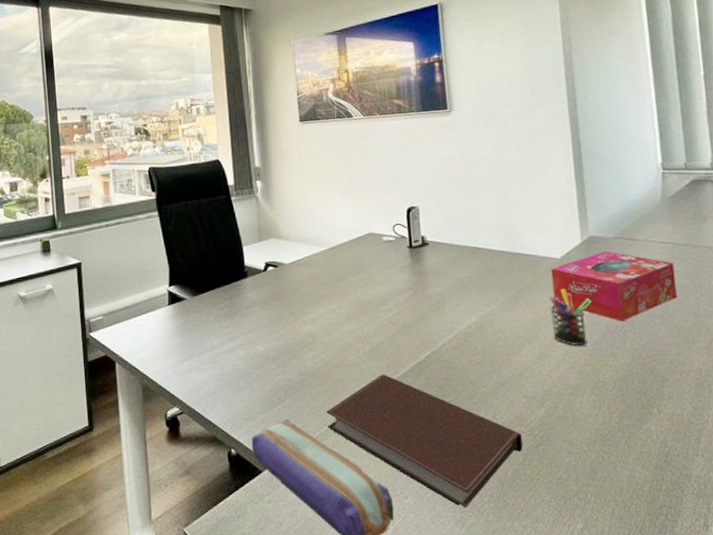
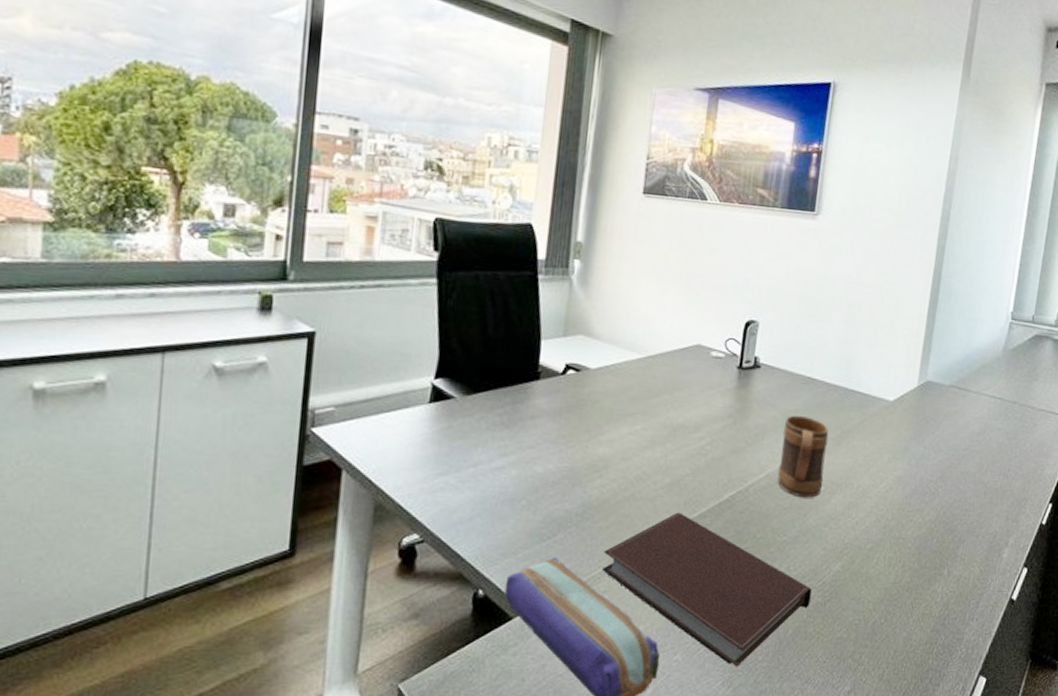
mug: none [461,280,510,352] -> present [777,415,829,498]
pen holder: present [550,289,591,346] -> none [868,436,912,499]
tissue box: present [551,251,677,322] -> none [877,399,998,477]

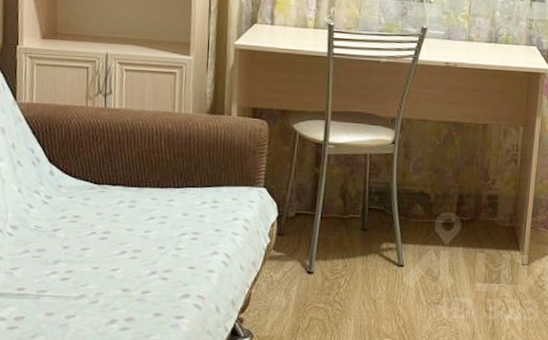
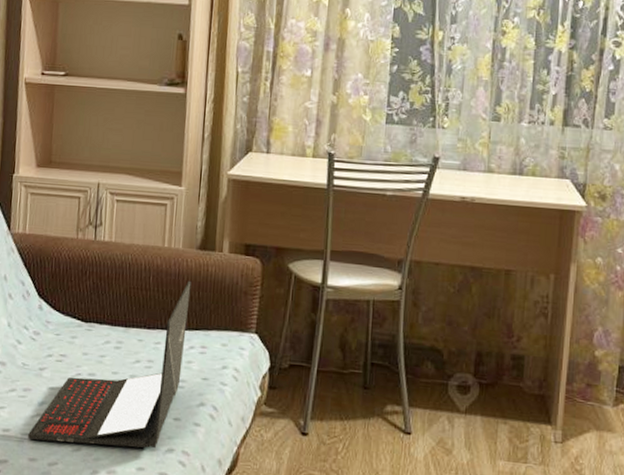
laptop: none [44,142,202,296] -> present [28,280,192,449]

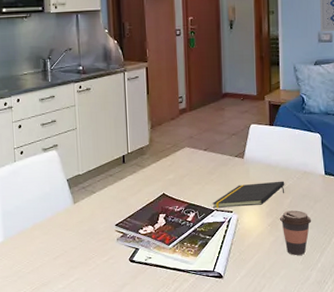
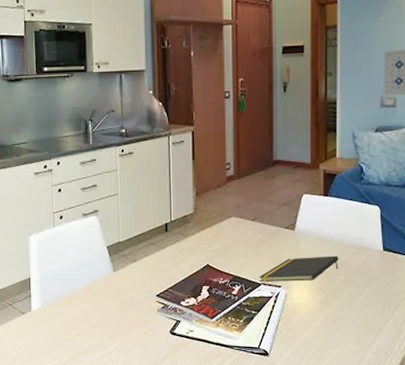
coffee cup: present [279,210,312,255] -> none [331,287,367,335]

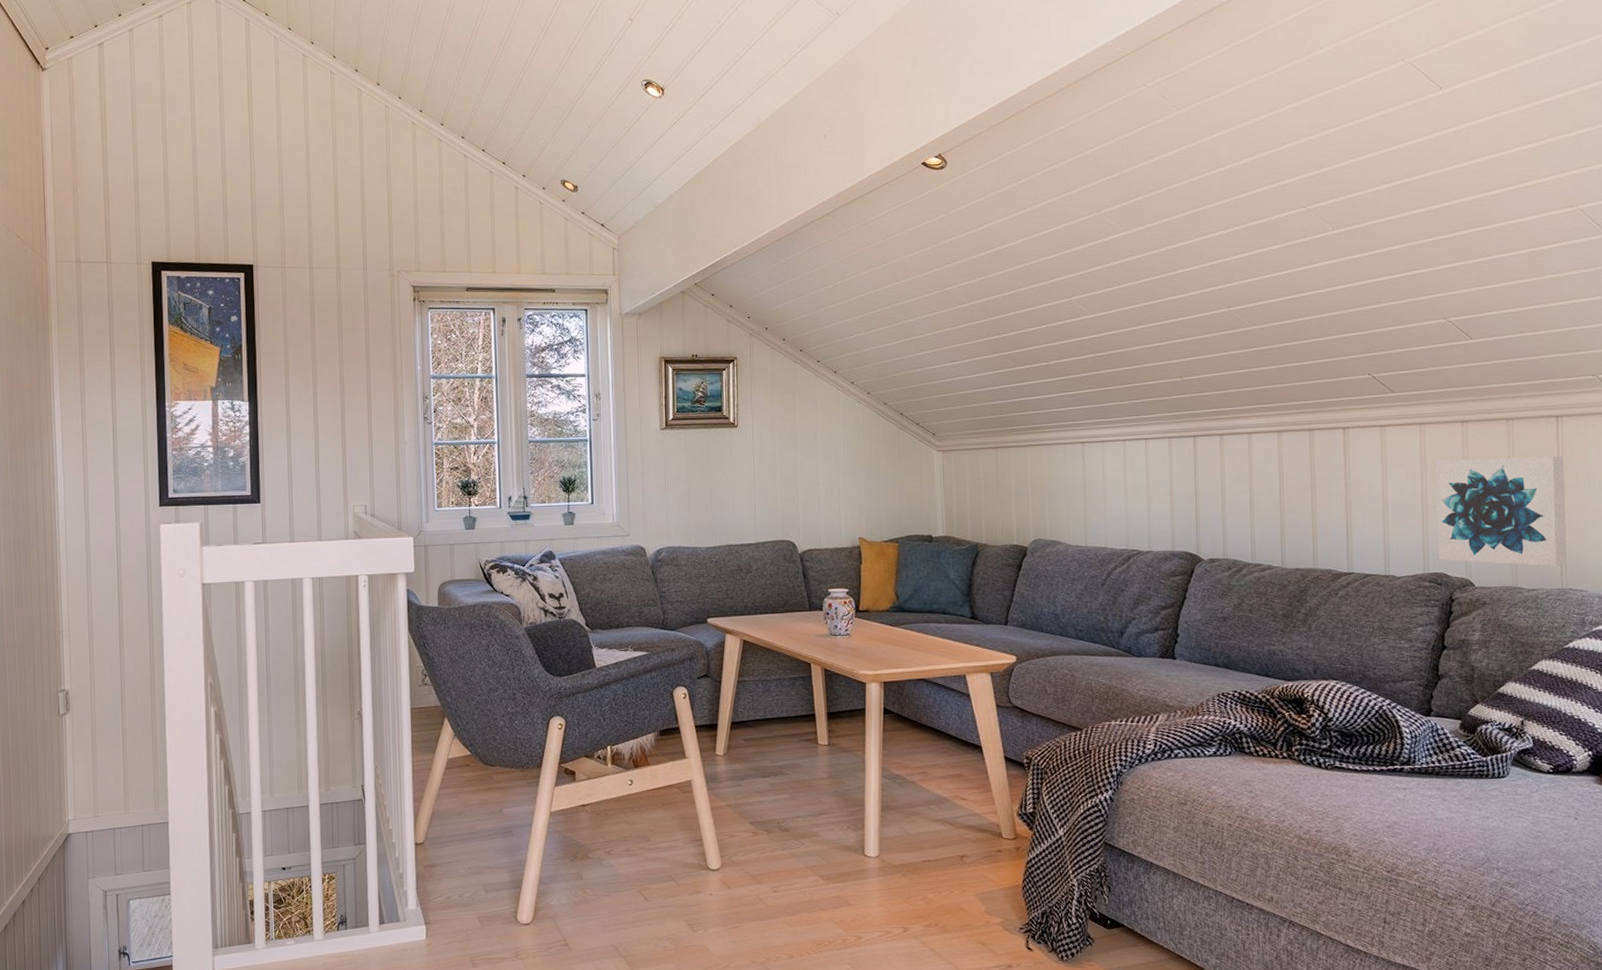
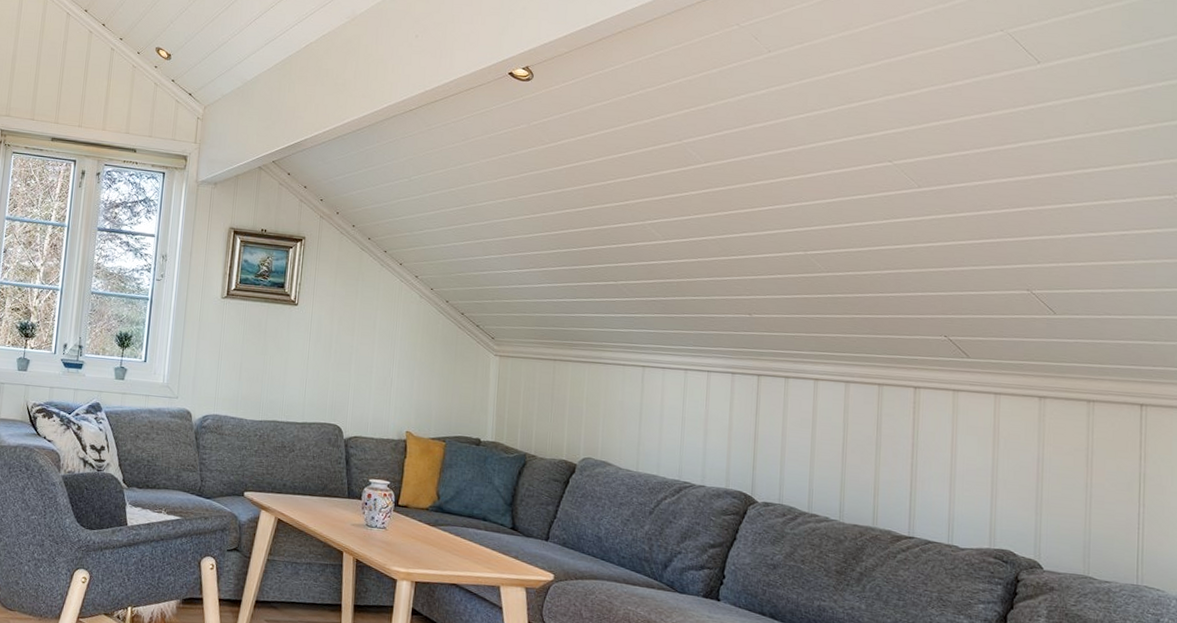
wall art: present [1435,455,1566,567] -> none [1006,433,1146,562]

--

→ **YOUR TASK**
All of the material shown above needs to be duplicated exactly. Omit every picture.

→ **RESPONSE**
mug: none [461,280,510,352] -> present [777,415,829,498]
pen holder: present [550,289,591,346] -> none [868,436,912,499]
tissue box: present [551,251,677,322] -> none [877,399,998,477]

laptop: none [44,142,202,296] -> present [28,280,192,449]

coffee cup: present [279,210,312,255] -> none [331,287,367,335]

wall art: present [1435,455,1566,567] -> none [1006,433,1146,562]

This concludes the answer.